Pretty Crazy, Huh?

Like a moth drawn to a flame, so too am I inevitably drawn towards movies with low tomatometer scores. Now that we’ve just about hit the September slump for movies, I had quite the selection to choose from this weekend.

There are three types of bad movies. Movies that are intentionally made to be bad, movies that were made in earnest that turn out bad, and Agent 47.

I put Agent 47 in a category of its own because it does such a damn good job at being a bad movie. It somehow found the perfect mix of terrible dialogue, non-sequiturs, half-assed homages to classic movies, and a consistent tone that takes itself incredibly seriously. It’s the best worst movie I’ve ever seen, and I honestly mean that.

Yes, in case you were wondering, there was another Hitman movie based on the video game of the same name that came out back in 2007. No, these films aren’t related. Knowing that a direct sequel to the lukewarm Hitman movie would be a box office disaster, Fox wisely decided to do a soft reboot of the series that employed the same writer instead.
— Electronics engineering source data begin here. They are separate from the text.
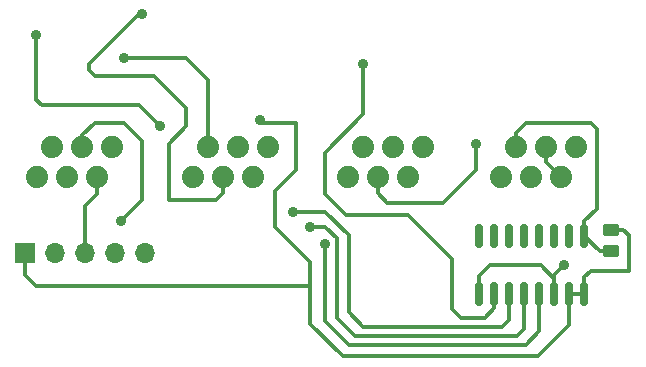
<source format=gtl>
G04 #@! TF.GenerationSoftware,KiCad,Pcbnew,7.0.10-7.0.10~ubuntu22.04.1*
G04 #@! TF.CreationDate,2024-01-29T17:38:46+05:30*
G04 #@! TF.ProjectId,bir-weather-hat,6269722d-7765-4617-9468-65722d686174,rev?*
G04 #@! TF.SameCoordinates,Original*
G04 #@! TF.FileFunction,Copper,L1,Top*
G04 #@! TF.FilePolarity,Positive*
%FSLAX46Y46*%
G04 Gerber Fmt 4.6, Leading zero omitted, Abs format (unit mm)*
G04 Created by KiCad (PCBNEW 7.0.10-7.0.10~ubuntu22.04.1) date 2024-01-29 17:38:46*
%MOMM*%
%LPD*%
G01*
G04 APERTURE LIST*
G04 Aperture macros list*
%AMRoundRect*
0 Rectangle with rounded corners*
0 $1 Rounding radius*
0 $2 $3 $4 $5 $6 $7 $8 $9 X,Y pos of 4 corners*
0 Add a 4 corners polygon primitive as box body*
4,1,4,$2,$3,$4,$5,$6,$7,$8,$9,$2,$3,0*
0 Add four circle primitives for the rounded corners*
1,1,$1+$1,$2,$3*
1,1,$1+$1,$4,$5*
1,1,$1+$1,$6,$7*
1,1,$1+$1,$8,$9*
0 Add four rect primitives between the rounded corners*
20,1,$1+$1,$2,$3,$4,$5,0*
20,1,$1+$1,$4,$5,$6,$7,0*
20,1,$1+$1,$6,$7,$8,$9,0*
20,1,$1+$1,$8,$9,$2,$3,0*%
G04 Aperture macros list end*
G04 #@! TA.AperFunction,ComponentPad*
%ADD10R,1.700000X1.700000*%
G04 #@! TD*
G04 #@! TA.AperFunction,ComponentPad*
%ADD11O,1.700000X1.700000*%
G04 #@! TD*
G04 #@! TA.AperFunction,ComponentPad*
%ADD12C,1.879600*%
G04 #@! TD*
G04 #@! TA.AperFunction,SMDPad,CuDef*
%ADD13RoundRect,0.150000X-0.150000X0.825000X-0.150000X-0.825000X0.150000X-0.825000X0.150000X0.825000X0*%
G04 #@! TD*
G04 #@! TA.AperFunction,SMDPad,CuDef*
%ADD14RoundRect,0.250000X-0.450000X0.262500X-0.450000X-0.262500X0.450000X-0.262500X0.450000X0.262500X0*%
G04 #@! TD*
G04 #@! TA.AperFunction,ViaPad*
%ADD15C,0.900000*%
G04 #@! TD*
G04 #@! TA.AperFunction,Conductor*
%ADD16C,0.300000*%
G04 #@! TD*
G04 APERTURE END LIST*
D10*
X108630000Y-64500000D03*
D11*
X111170000Y-64500000D03*
X113710000Y-64500000D03*
X116250000Y-64500000D03*
X118790000Y-64500000D03*
D12*
X142250000Y-55500000D03*
X140980000Y-58040000D03*
X139710000Y-55500000D03*
X138440000Y-58040000D03*
X137170000Y-55500000D03*
X135900000Y-58040000D03*
X155250000Y-55510000D03*
X153980000Y-58050000D03*
X152710000Y-55510000D03*
X151440000Y-58050000D03*
X150170000Y-55510000D03*
X148900000Y-58050000D03*
X129130000Y-55510000D03*
X127860000Y-58050000D03*
X126590000Y-55510000D03*
X125320000Y-58050000D03*
X124050000Y-55510000D03*
X122780000Y-58050000D03*
X109650000Y-58040000D03*
X110920000Y-55500000D03*
X112190000Y-58040000D03*
X113460000Y-55500000D03*
X114730000Y-58040000D03*
X116000000Y-55500000D03*
D13*
X155945000Y-67975000D03*
X154675000Y-67975000D03*
X153405000Y-67975000D03*
X152135000Y-67975000D03*
X150865000Y-67975000D03*
X149595000Y-67975000D03*
X148325000Y-67975000D03*
X147055000Y-67975000D03*
X147055000Y-63025000D03*
X148325000Y-63025000D03*
X149595000Y-63025000D03*
X150865000Y-63025000D03*
X152135000Y-63025000D03*
X153405000Y-63025000D03*
X154675000Y-63025000D03*
X155945000Y-63025000D03*
D14*
X158250000Y-62500000D03*
X158250000Y-64325000D03*
D15*
X118500000Y-44250000D03*
X117000000Y-48000000D03*
X120000000Y-53750000D03*
X109500000Y-46000000D03*
X146750000Y-55250000D03*
X131250000Y-61000000D03*
X132750000Y-62250000D03*
X134000000Y-63750000D03*
X137250000Y-48500000D03*
X154250000Y-65500000D03*
X116750000Y-61750000D03*
X128500000Y-53250000D03*
D16*
X122250000Y-48000000D02*
X124050000Y-49800000D01*
X124050000Y-49800000D02*
X124050000Y-55510000D01*
X117000000Y-48000000D02*
X122250000Y-48000000D01*
X125320000Y-58050000D02*
X125320000Y-59430000D01*
X125320000Y-59430000D02*
X124750000Y-60000000D01*
X124750000Y-60000000D02*
X120750000Y-60000000D01*
X120750000Y-60000000D02*
X120750000Y-55250000D01*
X114500000Y-49500000D02*
X114000000Y-49000000D01*
X120750000Y-55250000D02*
X122250000Y-53750000D01*
X122250000Y-53750000D02*
X122250000Y-52250000D01*
X122250000Y-52250000D02*
X119500000Y-49500000D01*
X119500000Y-49500000D02*
X114500000Y-49500000D01*
X114000000Y-49000000D02*
X114000000Y-48500000D01*
X114000000Y-48500000D02*
X118250000Y-44250000D01*
X118250000Y-44250000D02*
X118500000Y-44250000D01*
X120000000Y-53750000D02*
X118250000Y-52000000D01*
X118250000Y-52000000D02*
X110000000Y-52000000D01*
X110000000Y-52000000D02*
X109500000Y-51500000D01*
X109500000Y-51500000D02*
X109500000Y-46000000D01*
X108630000Y-66380000D02*
X109500000Y-67250000D01*
X108630000Y-64500000D02*
X108630000Y-66380000D01*
X132750000Y-70500000D02*
X132750000Y-67250000D01*
X132750000Y-67250000D02*
X132750000Y-65250000D01*
X109500000Y-67250000D02*
X132750000Y-67250000D01*
X154675000Y-67975000D02*
X154675000Y-70575000D01*
X129750000Y-62250000D02*
X129750000Y-59250000D01*
X154675000Y-70575000D02*
X152000000Y-73250000D01*
X152000000Y-73250000D02*
X135500000Y-73250000D01*
X135500000Y-73250000D02*
X132750000Y-70500000D01*
X129750000Y-59250000D02*
X131500000Y-57500000D01*
X131500000Y-53500000D02*
X128750000Y-53500000D01*
X132750000Y-65250000D02*
X129750000Y-62250000D01*
X131500000Y-57500000D02*
X131500000Y-53500000D01*
X128750000Y-53500000D02*
X128500000Y-53250000D01*
X146750000Y-57500000D02*
X146750000Y-55250000D01*
X146687500Y-57562500D02*
X146750000Y-57500000D01*
X138440000Y-58040000D02*
X138440000Y-59440000D01*
X138440000Y-59440000D02*
X139250000Y-60250000D01*
X139250000Y-60250000D02*
X144000000Y-60250000D01*
X144000000Y-60250000D02*
X146687500Y-57562500D01*
X131250000Y-61000000D02*
X134000000Y-61000000D01*
X134000000Y-61000000D02*
X136000000Y-63000000D01*
X136000000Y-63000000D02*
X136000000Y-69500000D01*
X136000000Y-69500000D02*
X137250000Y-70750000D01*
X149595000Y-70155000D02*
X149595000Y-67975000D01*
X137250000Y-70750000D02*
X149000000Y-70750000D01*
X149000000Y-70750000D02*
X149595000Y-70155000D01*
X132750000Y-62250000D02*
X134000000Y-62250000D01*
X136500000Y-71500000D02*
X150250000Y-71500000D01*
X134000000Y-62250000D02*
X135000000Y-63250000D01*
X150250000Y-71500000D02*
X150865000Y-70885000D01*
X135000000Y-63250000D02*
X135000000Y-70000000D01*
X135000000Y-70000000D02*
X136500000Y-71500000D01*
X150865000Y-70885000D02*
X150865000Y-67975000D01*
X136000000Y-72250000D02*
X151000000Y-72250000D01*
X134000000Y-63750000D02*
X134000000Y-70250000D01*
X134000000Y-70250000D02*
X136000000Y-72250000D01*
X151000000Y-72250000D02*
X152135000Y-71115000D01*
X152135000Y-71115000D02*
X152135000Y-67975000D01*
X137250000Y-48500000D02*
X137250000Y-52750000D01*
X135750000Y-61250000D02*
X141000000Y-61250000D01*
X148325000Y-69175000D02*
X148325000Y-67975000D01*
X137250000Y-52750000D02*
X134000000Y-56000000D01*
X134000000Y-56000000D02*
X134000000Y-59500000D01*
X134000000Y-59500000D02*
X135750000Y-61250000D01*
X141000000Y-61250000D02*
X144750000Y-65000000D01*
X144750000Y-65000000D02*
X144750000Y-69250000D01*
X144750000Y-69250000D02*
X145500000Y-70000000D01*
X145500000Y-70000000D02*
X147500000Y-70000000D01*
X147500000Y-70000000D02*
X148325000Y-69175000D01*
X150750000Y-68090000D02*
X150865000Y-67975000D01*
X155945000Y-67975000D02*
X155945000Y-66555000D01*
X155945000Y-66555000D02*
X156500000Y-66000000D01*
X159750000Y-63000000D02*
X159250000Y-62500000D01*
X159250000Y-62500000D02*
X158250000Y-62500000D01*
X156500000Y-66000000D02*
X159750000Y-66000000D01*
X159750000Y-66000000D02*
X159750000Y-63000000D01*
X154675000Y-67975000D02*
X155945000Y-67975000D01*
X157245000Y-64325000D02*
X155945000Y-63025000D01*
X158250000Y-64325000D02*
X157245000Y-64325000D01*
X150170000Y-55510000D02*
X150170000Y-54330000D01*
X150170000Y-54330000D02*
X151000000Y-53500000D01*
X151000000Y-53500000D02*
X156500000Y-53500000D01*
X156500000Y-53500000D02*
X157000000Y-54000000D01*
X157000000Y-54000000D02*
X157000000Y-60750000D01*
X157000000Y-60750000D02*
X155945000Y-61805000D01*
X155945000Y-61805000D02*
X155945000Y-63025000D01*
X153405000Y-66345000D02*
X154250000Y-65500000D01*
X153405000Y-66655000D02*
X153405000Y-66345000D01*
X147055000Y-67975000D02*
X147055000Y-66445000D01*
X147055000Y-66445000D02*
X148000000Y-65500000D01*
X148000000Y-65500000D02*
X152250000Y-65500000D01*
X152250000Y-65500000D02*
X153405000Y-66655000D01*
X153405000Y-66655000D02*
X153405000Y-67975000D01*
X153980000Y-58050000D02*
X152710000Y-56780000D01*
X152710000Y-56780000D02*
X152710000Y-55510000D01*
X116750000Y-61750000D02*
X118500000Y-60000000D01*
X118500000Y-60000000D02*
X118500000Y-55000000D01*
X118500000Y-55000000D02*
X117000000Y-53500000D01*
X117000000Y-53500000D02*
X114500000Y-53500000D01*
X114500000Y-53500000D02*
X113460000Y-54540000D01*
X113460000Y-54540000D02*
X113460000Y-55500000D01*
X113710000Y-64500000D02*
X113710000Y-60540000D01*
X113710000Y-60540000D02*
X114730000Y-59520000D01*
X114730000Y-59520000D02*
X114730000Y-58040000D01*
M02*

</source>
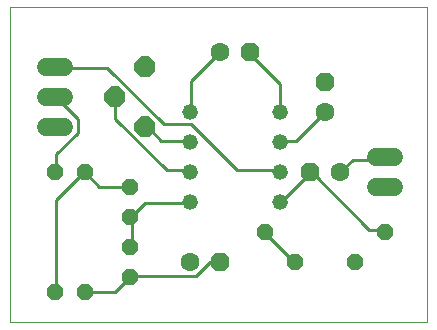
<source format=gtl>
G75*
%MOIN*%
%OFA0B0*%
%FSLAX25Y25*%
%IPPOS*%
%LPD*%
%AMOC8*
5,1,8,0,0,1.08239X$1,22.5*
%
%ADD10C,0.00000*%
%ADD11OC8,0.05200*%
%ADD12OC8,0.06300*%
%ADD13C,0.06300*%
%ADD14C,0.05200*%
%ADD15C,0.06000*%
%ADD16OC8,0.07000*%
%ADD17C,0.01000*%
D10*
X0001800Y0001800D02*
X0001800Y0106761D01*
X0140501Y0106761D01*
X0140501Y0001800D01*
X0001800Y0001800D01*
D11*
X0016800Y0011800D03*
X0026800Y0011800D03*
X0041800Y0016800D03*
X0041800Y0026800D03*
X0041800Y0036800D03*
X0041800Y0046800D03*
X0026800Y0051800D03*
X0016800Y0051800D03*
X0086800Y0031800D03*
X0096800Y0021800D03*
X0116800Y0021800D03*
X0126800Y0031800D03*
D12*
X0101800Y0051800D03*
X0071800Y0021800D03*
X0106800Y0081800D03*
X0081800Y0091800D03*
D13*
X0071800Y0091800D03*
X0106800Y0071800D03*
X0111800Y0051800D03*
X0061800Y0021800D03*
D14*
X0061800Y0041800D03*
X0061800Y0051800D03*
X0061800Y0061800D03*
X0061800Y0071800D03*
X0091800Y0071800D03*
X0091800Y0061800D03*
X0091800Y0051800D03*
X0091800Y0041800D03*
D15*
X0123800Y0046800D02*
X0129800Y0046800D01*
X0129800Y0056800D02*
X0123800Y0056800D01*
X0019800Y0066800D02*
X0013800Y0066800D01*
X0013800Y0076800D02*
X0019800Y0076800D01*
X0019800Y0086800D02*
X0013800Y0086800D01*
D16*
X0036800Y0076800D03*
X0046800Y0066800D03*
X0046800Y0086800D03*
D17*
X0034100Y0086600D02*
X0017000Y0086600D01*
X0016800Y0086800D01*
X0016800Y0076800D02*
X0017000Y0076700D01*
X0024200Y0069500D01*
X0024200Y0065000D01*
X0017000Y0057800D01*
X0017000Y0052400D01*
X0016800Y0051800D01*
X0026000Y0051500D02*
X0026800Y0051800D01*
X0026900Y0051500D01*
X0031400Y0047000D01*
X0041300Y0047000D01*
X0041800Y0046800D01*
X0046700Y0041600D02*
X0042200Y0037100D01*
X0041800Y0036800D01*
X0042200Y0036200D01*
X0042200Y0027200D01*
X0041800Y0026800D01*
X0042200Y0017300D02*
X0041800Y0016800D01*
X0041300Y0016400D01*
X0036800Y0011900D01*
X0026900Y0011900D01*
X0026800Y0011800D01*
X0017000Y0011900D02*
X0016800Y0011800D01*
X0017000Y0011900D02*
X0017000Y0042500D01*
X0026000Y0051500D01*
X0046700Y0041600D02*
X0061100Y0041600D01*
X0061800Y0041800D01*
X0061800Y0051800D02*
X0061100Y0052400D01*
X0053900Y0052400D01*
X0036800Y0069500D01*
X0036800Y0076800D01*
X0034100Y0086600D02*
X0053000Y0067700D01*
X0062000Y0067700D01*
X0077300Y0052400D01*
X0091700Y0052400D01*
X0091800Y0051800D01*
X0092600Y0042500D02*
X0101600Y0051500D01*
X0101800Y0051800D01*
X0102500Y0051500D01*
X0121400Y0032600D01*
X0126800Y0032600D01*
X0126800Y0031800D01*
X0111800Y0051800D02*
X0116000Y0056000D01*
X0126800Y0056000D01*
X0126800Y0056800D01*
X0106800Y0071800D02*
X0106100Y0071300D01*
X0097100Y0062300D01*
X0092600Y0062300D01*
X0091800Y0061800D01*
X0091800Y0071800D02*
X0091700Y0072200D01*
X0091700Y0081200D01*
X0081800Y0091100D01*
X0081800Y0091800D01*
X0071800Y0091800D02*
X0071000Y0091100D01*
X0062000Y0082100D01*
X0062000Y0072200D01*
X0061800Y0071800D01*
X0061100Y0062300D02*
X0052100Y0062300D01*
X0047600Y0066800D01*
X0046800Y0066800D01*
X0061100Y0062300D02*
X0061800Y0061800D01*
X0091800Y0041800D02*
X0092600Y0042500D01*
X0086800Y0031800D02*
X0086300Y0031700D01*
X0096200Y0021800D01*
X0096800Y0021800D01*
X0071800Y0021800D02*
X0068300Y0021800D01*
X0063800Y0017300D01*
X0042200Y0017300D01*
M02*

</source>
For what it’s worth they were definitely successful, but in the precise opposite way they intended.

Most movies that are notorious for being bad usually end up being incredibly dull or painful to watch, but Agent 47 almost masterfully avoids any of these pitfalls. It’s fitfully entertaining from start to finish in a way that seems entirely intentional. The film is downright incompetent when it comes to telling a story or giving us action with any sort of tension, but somehow these two faults come together to form a greater whole. I was actually excited to see what happened next. I’m not joking.

At its core, the film is a mashup of Terminator and The Matrix, if both of those movies didn’t have a script and lacked the budget to provide thrilling action sequences. On a side note, I guess stunt doubles are out of a job because every thrown body or crashed car in this movie is entirely computer generated.

The Terminator theme is actually a pretty good way to frame the film. Agent 47 (Rupert Friend) is tracking down Katia (Hannah Ware), a woman on the run in search of some guy for a reason she admits she doesn’t understand. John Smith (Zachary Quinto) finds her first, and protects her from the agent. The setup could have led to some deliciously tense moments in the hands of a different director or series, but Agent 47 lacks any sort of gravitas or menace which creates some of the most absurd moments of the film. He wanders in and out of scenes looking like Slender Man wearing an oversized suit and has a nasty habit of making the camera film him in slow motion for no particular reason. Imagine if Arnold Schwarzenegger randomly struck a vaguely familiar pose at the end of every scene and you have a pretty good picture of how this is all handled.

Of course, the movie wastes no time pulling another page from Terminator 2 and swaps the roles of Agent 47 and John Smith, whose both primary functions are to be unkillable and dispense an ungodly amount of exposition on Katia, who will blindly follow anyone who baits her with information about the man she is after.

Plot aside, the film stays engaging thanks to a large amount of non-sequiturs and half-assed homages. In one moment a character is kidnapped and tied to a chair, the next that character is being sucked into a jet turbine as part of an on the spot training exercise. In probably my favorite sequence of the film, Agent 47 is intentionally captured because he walked through a metal detector with all his weapons (haha, yeah from that movie). While he is being interrogated, the chief of security, in an attempt to intimidate the agent, puts one of the confiscated guns on the table and loads it with a round. Agent 47 then thanks the security chief for providing his means for escape, kicks the table, which causes the gun to fire, which he expertly aims at his handcuffs, which then sets him free.

It is implied he planned all of this.

And in case you forgot the movie was based on a video game, there’s an extended sequence where Katia has to avoid security cameras in an airport. It was a fun sequence only because I knew it was a movie trying to be a videogame and the naivete in which the entire sequence was shot was borderline hysterical. Avoiding cameras in a stealth video game is one of the most rote gameplay mechanics out there and to see it put to film is to blow your film’s budget on an expensive Mega64 sketch.

Then there’s a ten minute Audi commercial that finances the final stretch of the film, in which it summarily checks off the rest of the cliche story beats. We’re reminded that machines can learn how to love and we’re set up for a sequel by the old presumed-dead-guy opens up his eyes trick.

So go see Agent 47. Seriously. It’s a great bad film. One of the best, honestly. Bring a friend, sink down in your seats, let out a few giggles. Never boring, expertly unpredictable, and earnest to the last round of gunfire, Agent 47 trips over the bar that was set so low and stumbles into a genre all to itself.